Just to restate what Peter said a lot of the 1Tb are 2x500Gb stripped raid 0 so if one drive goes there is no way to recover the data. Though i know on the Western Digigtal 1Tb drive you can reconfig to raid 1 which is mirrored. so you would only have 500Gb of total space but when you copied to the external it would actually be making an identical copy on the second 500 Gb drive.
Jake
Posted By: Ken.C Re: External Hard Drive - 09/08/07 04:21 PM
You can also do this with the Maxtor drive. Another thing to consider with the dual drive units is this: if one drive goes bad (and you're in RAID 1) will the warranty allow you to replace the drive yourself, or do you have to send it back to the factory? WD allows you to do the replacement yourself, while Maxtor voids the warranty when you open the case.
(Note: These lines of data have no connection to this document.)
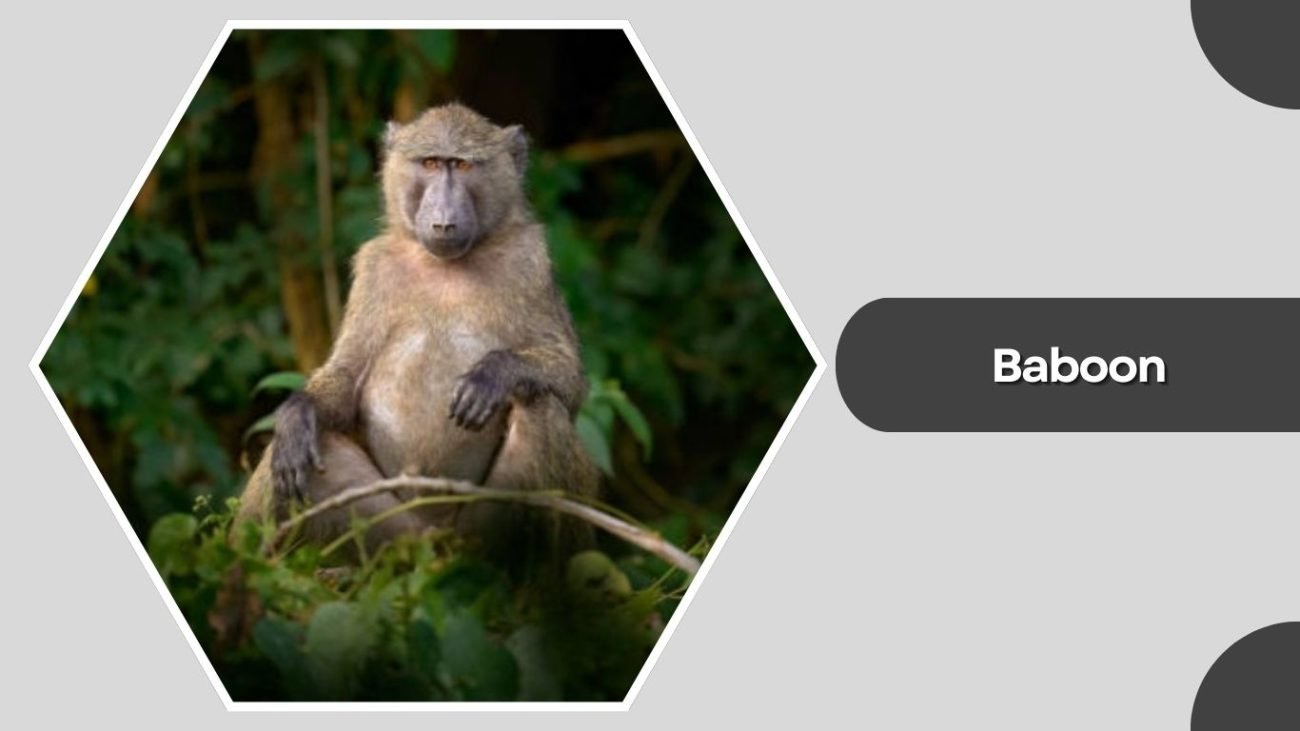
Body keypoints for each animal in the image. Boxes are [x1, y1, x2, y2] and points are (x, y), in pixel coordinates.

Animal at [237, 103, 599, 567]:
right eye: (429, 163)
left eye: (461, 165)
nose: (443, 222)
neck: (445, 265)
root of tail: (435, 542)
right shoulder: (374, 268)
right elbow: (345, 381)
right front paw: (298, 414)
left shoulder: (530, 261)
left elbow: (571, 385)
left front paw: (492, 375)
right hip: (386, 533)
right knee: (295, 454)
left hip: (481, 533)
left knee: (541, 411)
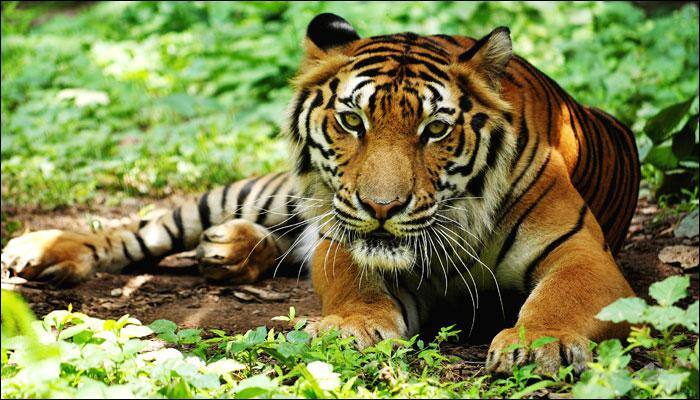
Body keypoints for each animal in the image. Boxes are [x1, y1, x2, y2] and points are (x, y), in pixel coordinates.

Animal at [1, 13, 640, 375]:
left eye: (435, 129)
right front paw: (350, 327)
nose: (383, 208)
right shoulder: (341, 233)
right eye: (353, 121)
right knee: (147, 225)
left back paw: (229, 250)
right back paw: (43, 250)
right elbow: (349, 279)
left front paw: (538, 345)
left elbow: (562, 298)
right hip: (266, 193)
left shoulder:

Posted By: snakeyes Re: External Hard Drive - 09/08/07 07:46 PM
oooh good catch & info thanks Ken.
Jake
Posted By: michael_d Re: External Hard Drive - 09/11/07 03:29 PM
Well Costco had some Seagate, 750 gig Free Agent Pro hard drives for $200, so I picked one up. I haven’t hooked it up or installed the software yet. The box description talks about some special software that comes with the drive. I didn’t read up on it much…. Anyone try one of these yet? Words of advice before I start messing with it?